INSTRUCTION:
Copy the text of each of the following records line for line, keeping every character, space, and line break unchanged.

---*---

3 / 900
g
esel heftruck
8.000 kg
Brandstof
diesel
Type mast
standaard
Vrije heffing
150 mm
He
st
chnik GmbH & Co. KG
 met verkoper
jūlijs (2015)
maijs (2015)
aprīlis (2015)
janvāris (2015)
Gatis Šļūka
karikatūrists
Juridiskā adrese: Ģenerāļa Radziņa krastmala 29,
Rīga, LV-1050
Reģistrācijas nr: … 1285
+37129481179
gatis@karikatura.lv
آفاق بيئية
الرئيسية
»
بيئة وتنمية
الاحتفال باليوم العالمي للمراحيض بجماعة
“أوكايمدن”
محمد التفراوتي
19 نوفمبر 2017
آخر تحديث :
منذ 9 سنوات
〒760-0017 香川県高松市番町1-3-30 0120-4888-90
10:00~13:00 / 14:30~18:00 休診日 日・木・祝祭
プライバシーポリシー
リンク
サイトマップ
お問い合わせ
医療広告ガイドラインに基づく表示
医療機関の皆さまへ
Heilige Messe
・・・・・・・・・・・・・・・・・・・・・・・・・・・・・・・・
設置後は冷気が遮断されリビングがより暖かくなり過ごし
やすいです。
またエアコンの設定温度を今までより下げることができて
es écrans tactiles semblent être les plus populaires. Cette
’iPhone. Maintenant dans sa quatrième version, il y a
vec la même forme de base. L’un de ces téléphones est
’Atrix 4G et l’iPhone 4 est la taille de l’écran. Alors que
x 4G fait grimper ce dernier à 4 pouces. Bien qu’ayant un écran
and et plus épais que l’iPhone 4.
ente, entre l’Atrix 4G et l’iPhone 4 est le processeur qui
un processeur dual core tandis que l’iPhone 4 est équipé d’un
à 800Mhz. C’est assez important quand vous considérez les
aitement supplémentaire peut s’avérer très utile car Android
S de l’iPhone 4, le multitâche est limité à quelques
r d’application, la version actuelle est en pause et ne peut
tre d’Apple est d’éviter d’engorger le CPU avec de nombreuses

---*---

ANSWER AREA:
3 / 900
g
esel heftruck
8.000 kg
Brandstof
diesel
Type mast
standaard
Vrije heffing
150 mm
He
st
chnik GmbH & Co. KG
 met verkoper
jūlijs (2015)
maijs (2015)
aprīlis (2015)
janvāris (2015)
Gatis Šļūka
karikatūrists
Juridiskā adrese: Ģenerāļa Radziņa krastmala 29,
Rīga, LV-1050
Reģistrācijas nr: … 1285
+37129481179
gatis@karikatura.lv
آفاق بيئية
الرئيسية
»
بيئة وتنمية
الاحتفال باليوم العالمي للمراحيض بجماعة
“أوكايمدن”
محمد التفراوتي
19 نوفمبر 2017
آخر تحديث :
منذ 9 سنوات
〒760-0017 香川県高松市番町1-3-30 0120-4888-90
10:00~13:00 / 14:30~18:00 休診日 日・木・祝祭
プライバシーポリシー
リンク
サイトマップ
お問い合わせ
医療広告ガイドラインに基づく表示
医療機関の皆さまへ
Heilige Messe
・・・・・・・・・・・・・・・・・・・・・・・・・・・・・・・・
設置後は冷気が遮断されリビングがより暖かくなり過ごし
やすいです。
またエアコンの設定温度を今までより下げることができて
es écrans tactiles semblent être les plus populaires. Cette
’iPhone. Maintenant dans sa quatrième version, il y a
vec la même forme de base. L’un de ces téléphones est
’Atrix 4G et l’iPhone 4 est la taille de l’écran. Alors que
x 4G fait grimper ce dernier à 4 pouces. Bien qu’ayant un écran
and et plus épais que l’iPhone 4.
ente, entre l’Atrix 4G et l’iPhone 4 est le processeur qui
un processeur dual core tandis que l’iPhone 4 est équipé d’un
à 800Mhz. C’est assez important quand vous considérez les
aitement supplémentaire peut s’avérer très utile car Android
S de l’iPhone 4, le multitâche est limité à quelques
r d’application, la version actuelle est en pause et ne peut
tre d’Apple est d’éviter d’engorger le CPU avec de nombreuses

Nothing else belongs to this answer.